▶ [To do]:
[1] Duplicate the passage of the RUFAS data validator documentation between "- total_elements() int" and "be modified thereafter.", inclusive.
[2] In the RUFAS data validator documentation, what string value is assigned to the Modifiability member REQUIRED_LOCKED?
[3] Extend the RUFAS data validator documentation past its final line, keeping its format and style.

▶ [Source extract]:

RUFAS.data_validator module#
- class RUFAS.data_validator.ElementState(*values)#
Bases:
Enum
An enumeration of the states a data element can be in during validation. An element cannot be in more than one state at a time.
Attributes#
- VALIDint
The element is valid.
- INVALIDint
The element is invalid and cannot be fixed.
- FIXEDint
The element is invalid initially but has been fixed.
- VALID = 'valid'#
- INVALID = 'invalid'#
- FIXED = 'fixed'#
- class RUFAS.data_validator.ElementsCounter#
Bases:
object
A class to keep track of the number of elements in each state during validation.
Attributes#
- valid_elementsint
The number of valid elements.
- invalid_elementsint
The number of invalid elements.
- fixed_elementsint
The number of fixed elements.
- __init__() None #
- update(state: ElementState, value: int) None #
Updates the count of elements in a given state.
Parameters#
- stateElementState
The state of the element.
- valueint
The value by which the count should be updated.
Raises#
- ValueError
If the state is not one of the valid states.
- increment(state: ElementState) None #
Increments the count of elements in a given state by one.
Parameters#
- stateElementState
The state of the element.
- reset() None #
Resets the counts of all element states to zero.
- total_elements() int #
Returns the total number of elements by adding the counts of valid, invalid, and fixed elements.
- class RUFAS.data_validator.Modifiability(*values)#
Bases:
Enum
Enum class representing the modifiability status of a variable.
This Enum defines various levels of modifiability for a variable, indicating whether a variable is required at initialization and if it can be modified during runtime.
Attributes#
- REQUIRED_LOCKEDstr
Indicates the variable must be initialized with a value and cannot be modified thereafter.
- REQUIRED_UNLOCKEDstr
Indicates the variable must be initialized with a value but can be modified during runtime.
- UNREQUIRED_UNLOCKEDstr
Indicates the variable does not need to be initialized with a value and can be modified during runtime.
- REQUIRED_LOCKED: str = 'required locked'#
- REQUIRED_UNLOCKED: str = 'required unlocked'#
- UNREQUIRED_UNLOCKED: str = 'unrequired unlocked'#
- classmethod values() list[str] #
Provides a list of the string values of the enum members.
Returns#
- List[str]
A list containing the string values of the enum members.
- classmethod get_required_during_initialization() list[Modifiability] #
- classmethod get_modifiable_at_runtime() list[Modifiability] #
- class RUFAS.data_validator.DataValidator#
Bases:
object
This class is will be utilized to validate all types of data across RuFas codebase.
- __init__() None #
- validate_properties(metadata: dict[str, Any], metadata_depth_limit: int) tuple[bool, str] #
Iteratively traverses the metadata properties to check the max depth and routes properties to be validated by type.

▶ [Provided information]:
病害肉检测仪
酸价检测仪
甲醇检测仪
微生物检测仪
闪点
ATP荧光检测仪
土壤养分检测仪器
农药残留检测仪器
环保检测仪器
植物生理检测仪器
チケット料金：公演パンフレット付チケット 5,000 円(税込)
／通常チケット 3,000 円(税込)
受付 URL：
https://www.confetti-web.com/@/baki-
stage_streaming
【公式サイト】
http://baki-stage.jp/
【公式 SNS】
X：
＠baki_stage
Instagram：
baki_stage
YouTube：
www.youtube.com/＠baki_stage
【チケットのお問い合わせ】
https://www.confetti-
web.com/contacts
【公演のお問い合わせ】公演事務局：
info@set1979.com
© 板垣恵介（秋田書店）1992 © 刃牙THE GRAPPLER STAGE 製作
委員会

==

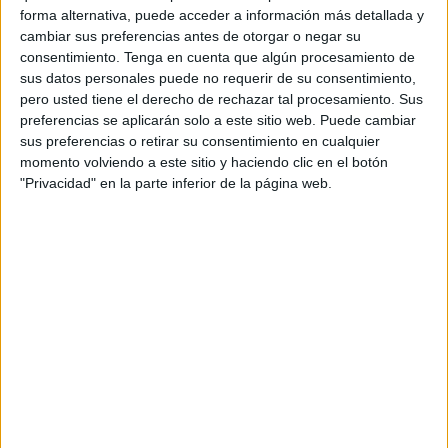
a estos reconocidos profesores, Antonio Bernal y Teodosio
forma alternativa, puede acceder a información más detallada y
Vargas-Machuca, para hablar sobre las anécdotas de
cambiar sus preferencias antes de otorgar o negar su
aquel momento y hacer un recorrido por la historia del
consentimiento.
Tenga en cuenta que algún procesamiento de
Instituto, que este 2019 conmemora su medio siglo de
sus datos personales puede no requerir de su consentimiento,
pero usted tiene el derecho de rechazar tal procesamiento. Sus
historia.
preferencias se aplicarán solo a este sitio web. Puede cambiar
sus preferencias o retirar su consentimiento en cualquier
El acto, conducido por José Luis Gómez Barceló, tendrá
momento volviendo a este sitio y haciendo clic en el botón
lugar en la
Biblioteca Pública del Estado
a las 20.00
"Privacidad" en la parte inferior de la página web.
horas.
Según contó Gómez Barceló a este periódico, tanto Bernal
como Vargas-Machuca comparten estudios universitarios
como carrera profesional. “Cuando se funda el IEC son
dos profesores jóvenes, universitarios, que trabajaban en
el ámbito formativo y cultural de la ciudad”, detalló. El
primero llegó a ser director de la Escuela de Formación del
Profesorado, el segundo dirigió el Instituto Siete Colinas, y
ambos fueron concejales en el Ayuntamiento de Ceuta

...

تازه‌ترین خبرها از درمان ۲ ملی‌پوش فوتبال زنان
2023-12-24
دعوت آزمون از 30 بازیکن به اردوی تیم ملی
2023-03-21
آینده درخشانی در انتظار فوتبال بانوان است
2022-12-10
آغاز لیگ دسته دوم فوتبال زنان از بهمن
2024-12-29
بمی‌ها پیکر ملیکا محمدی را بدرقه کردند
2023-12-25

▶ [Answers for the tasks]:
[1]
- total_elements() int #
Returns the total number of elements by adding the counts of valid, invalid, and fixed elements.
- class RUFAS.data_validator.Modifiability(*values)#
Bases:
Enum
Enum class representing the modifiability status of a variable.
This Enum defines various levels of modifiability for a variable, indicating whether a variable is required at initialization and if it can be modified during runtime.
Attributes#
- REQUIRED_LOCKEDstr
Indicates the variable must be initialized with a value and cannot be modified thereafter.

[2] 'required locked'

[3]
return#
- Tuple[bool, str]
boolean to indicate the validation status, error message in str if there’s error that should be raised by the caller.
- _validate_metadata_properties_keys(required_properties_keys: set[str], optional_properties_keys: set[str], properties: dict[str, Any], path: list[str]) tuple[bool, str] #
Validates that keys in the metadata properties sections.
- _metadata_number_validator(key_path: list[str], value: dict[str, Any]) tuple[bool, str] #
Validates number type properties in metadata.
- _metadata_string_validator(key_path: list[str], value: dict[str, Any]) tuple[bool, str] #
Validates string type properties in metadata.
- _metadata_bool_validator(key_path: list[str], value: dict[str, Any]) tuple[bool, str] #
Validates bool type properties in metadata.
- _metadata_array_validator(key_path: list[str], value: dict[str, Any]) tuple[bool, str] #
Validates array type properties in metadata.
- _metadata_object_validator(key_path: list[str], value: dict[str, Any]) tuple[bool, str] #
Validates object type properties in metadata.
- validate_metadata(metadata: dict[str, Any], valid_data_types: set[str], address_to_data: str) tuple[bool, str] #
Checks that top-level metadata has valid and required keys and values.
- validate_data_by_type(variable_properties: dict[str, Any], variable_path: list[str | int], data: dict[str, Any], eager_termination: bool, properties_blob_key: str, elements_counter: ElementsCounter, called_during_initialization: bool, fixable_data_types: set[str]) bool #
Validates the data based on its specified type.
Parameters#
- variable_propertiesDict[str, Any]
A dictionary containing properties relevant to the validation.
- variable_pathList[str | int]
The path to the variable being validated.
- dataDict[str, Any]
The data to be validated.
- eager_terminationbool
If True, the process will be terminated as soon as finding invalid data and failing to fix it.
- properties_blob_keystr
The metadata properties for the data file being checked.
- elements_counterElementsCounter
A counter to keep track of the number of valid, invalid, and fixed elements.
- called_during_initialization: bool
Boolean variable indicating whether the function is being called during initialization.
- fixable_data_types: set[str]
Set enumerating the data types that the caller will attempt to fix while validating data.
Returns#
- bool
True if the data is valid, False otherwise.
Raises#
- KeyError
If the variable’s properties does not specify a “type”.
Notes#
Fixing invalid data will only be attempted if the data is a “simple” type (i.e. a string, bool or number).
- _validate_array_container_properties(variable_path: list[str | int], variable_properties: dict[str, Any], data: Any, properties_blob_key: str) bool #
Validates the container properties of an array data element.
Parameters#
- variable_pathList[str | int]
The path to the variable being validated.
- variable_propertiesDict[str, Any]
The metadata properties for the variable being validated.
- dataAny
The data to be validated.
- properties_blob_keystr
The metadata properties for the data file being checked.
Returns#
- bool
True if the array container properties are valid, False otherwise.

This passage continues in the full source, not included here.